Up closer, the flowering heads look even more like they belong on knee-high stick-tight plants, as shown below:
The collection of green bracts, or the "involucre," subtending each flower head of species in the genus Bidens do something special. The bottom-most ones are thick and green while the upper or inner ones are thinner and often paler. Our hut-side vine's involucral bracts match that description, as seen below:
That observation sends us looking for more indications that this is actually a climbing, viny stick-tight, a Bidens, because, at least to a northerner, that would be surprising. In the genus Bidens the petal-like ray flowers issuing from the sides of the flower heads can be yellow or white, and ours are yellow. The tiny, closely-packed, cylindrical disc flowers in the heads' centers are yellow, and our vine's disc flowers are yellow, too, shown below:
In that picture the dark brown items are pollen-producing anthers fused along their sides, forming a cylinder around each the style, atop which two yellow stigmas emerge and become Y-shaped. Stigmas are where pollen grains from other flowers land, germinate, and send their male sex germs down through the style to the ovary at the flower's bottom, and that ovary then will mature into a one-seeded fruit. If you break away one side of the flower head you can see what's shown below:
At the right in that picture a disc flower has pulled away clearly showing the yellow corolla atop the ovary, which already is taking the form of a typical stick-tight of the genus Bidens. See the two upward-projecting, barbed "needles" that later will so stubbornly stick to your trousers or hairy legs? A last picture showing details of one of the vining stem's nodes -- where leaves and sprouts arise -- appears below:
So, our vine is indeed a climbing stick-tight. It's BIDENS REPTANS*, generally distributed throughout the American tropics. It has no commonly used English name, so our name "climbing stick-tight" is a made-up one, just for us. But English speakers need such a name so they can talk about this climbing Bidens, and ask one another what a vine needs such needle-bearing stick-tights for up in the air where no trouser legs or hairy legs go wandering through. Squirrels, bats, monkeys, kinkajous... ?

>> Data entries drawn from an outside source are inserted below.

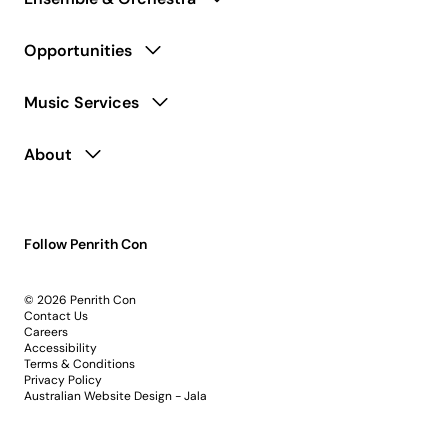
Opportunities
Music Services
About
Follow Penrith Con
© 2026 Penrith Con
Contact Us
Careers
Accessibility
Terms & Conditions
Privacy Policy
Australian Website Design - Jala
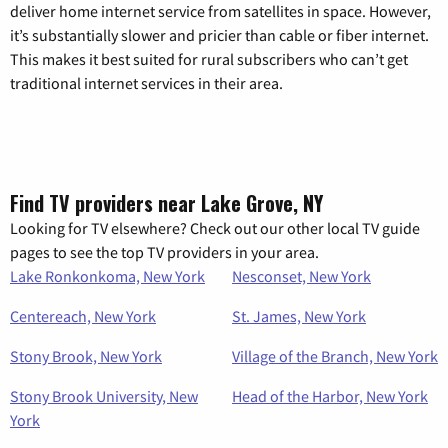
deliver home internet service from satellites in space. However,
it’s substantially slower and pricier than cable or fiber internet.
This makes it best suited for rural subscribers who can’t get
traditional internet services in their area.
Find TV providers near Lake Grove, NY
Looking for TV elsewhere? Check out our other local TV guide
pages to see the top TV providers in your area.
Lake Ronkonkoma, New York
Nesconset, New York
Centereach, New York
St. James, New York
Stony Brook, New York
Village of the Branch, New York
Stony Brook University, New
Head of the Harbor, New York
York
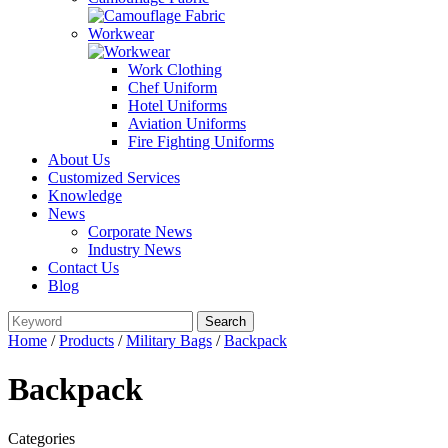
Workwear
Work Clothing
Chef Uniform
Hotel Uniforms
Aviation Uniforms
Fire Fighting Uniforms
About Us
Customized Services
Knowledge
News
Corporate News
Industry News
Contact Us
Blog
Home
/
Products
/
Military Bags
/
Backpack
Backpack
Categories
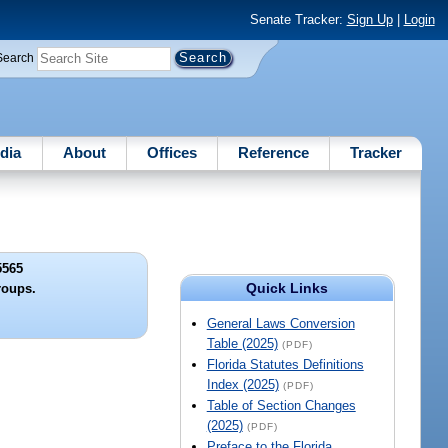
Senate Tracker:
Sign Up
|
Login
Search
dia
About
Offices
Reference
Tracker
5565
Quick Links
roups.
General Laws Conversion
Table (2025)
(PDF)
Florida Statutes Definitions
Index (2025)
(PDF)
Table of Section Changes
(2025)
(PDF)
Preface to the Florida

As I type this many bees buzz around our climbing stick-tight's flowers, so I know that what Juan told me is true, that this is an important plant for them.
Also, online I see that in 2008 MC Pérez-Amador and others published an article in the journal Phyton (B. Aires) on the biological activity of phototoxic compounds in Bidens squarrosa [reptans]. Our plant was chosen because it had not been studied, despite the fact that leaf infusions made from other species of the genus Bidens have been used traditionally to treat influenza, swollen and sore throat, and dysentery. They found that extracts of Bidens squarrosa [reptans] showed significant antibacterial and antiinflammatory activity, deciding that "Results obtained in this study validate the use of Bidens squarrosa as a medicinal plant."